Set down exactly the lines in the records below that run from the line with "n Kollam to" to the line with "Firstly, the gel", inclusive, and nothing more.

**SUPPLIED DATA**:

-------------------------

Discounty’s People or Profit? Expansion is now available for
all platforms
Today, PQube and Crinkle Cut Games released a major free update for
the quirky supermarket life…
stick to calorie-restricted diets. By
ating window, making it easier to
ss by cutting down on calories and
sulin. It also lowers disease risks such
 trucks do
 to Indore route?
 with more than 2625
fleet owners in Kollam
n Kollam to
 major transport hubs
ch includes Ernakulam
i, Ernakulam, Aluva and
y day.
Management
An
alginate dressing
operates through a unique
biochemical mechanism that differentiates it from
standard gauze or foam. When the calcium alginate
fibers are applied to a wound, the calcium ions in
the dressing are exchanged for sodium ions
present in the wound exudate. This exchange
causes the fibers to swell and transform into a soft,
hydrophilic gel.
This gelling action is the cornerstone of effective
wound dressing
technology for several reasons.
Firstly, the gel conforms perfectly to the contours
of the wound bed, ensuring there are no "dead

-------------------------

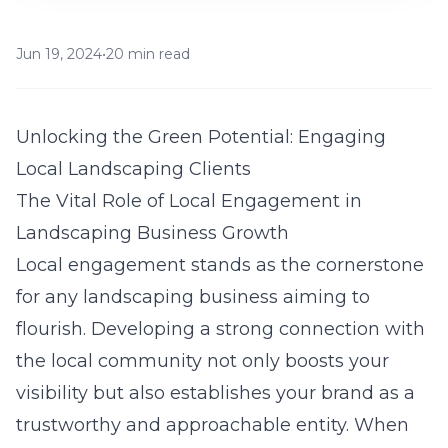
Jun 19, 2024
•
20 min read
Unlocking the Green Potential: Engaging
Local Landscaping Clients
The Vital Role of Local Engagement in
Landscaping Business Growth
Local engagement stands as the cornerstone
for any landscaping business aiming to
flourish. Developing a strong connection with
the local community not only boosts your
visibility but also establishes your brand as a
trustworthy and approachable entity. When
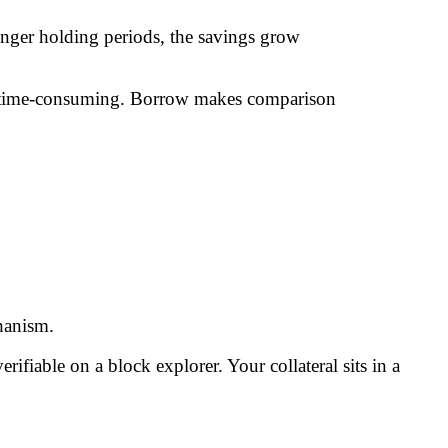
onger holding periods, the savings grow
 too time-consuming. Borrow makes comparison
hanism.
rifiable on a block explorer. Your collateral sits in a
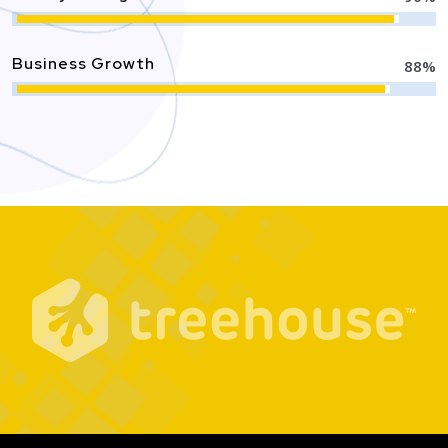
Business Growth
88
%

-------------------------

**ANSWER FOR THIS EXERCISE**:
n Kollam to
 major transport hubs
ch includes Ernakulam
i, Ernakulam, Aluva and
y day.
Management
An
alginate dressing
operates through a unique
biochemical mechanism that differentiates it from
standard gauze or foam. When the calcium alginate
fibers are applied to a wound, the calcium ions in
the dressing are exchanged for sodium ions
present in the wound exudate. This exchange
causes the fibers to swell and transform into a soft,
hydrophilic gel.
This gelling action is the cornerstone of effective
wound dressing
technology for several reasons.
Firstly, the gel conforms perfectly to the contours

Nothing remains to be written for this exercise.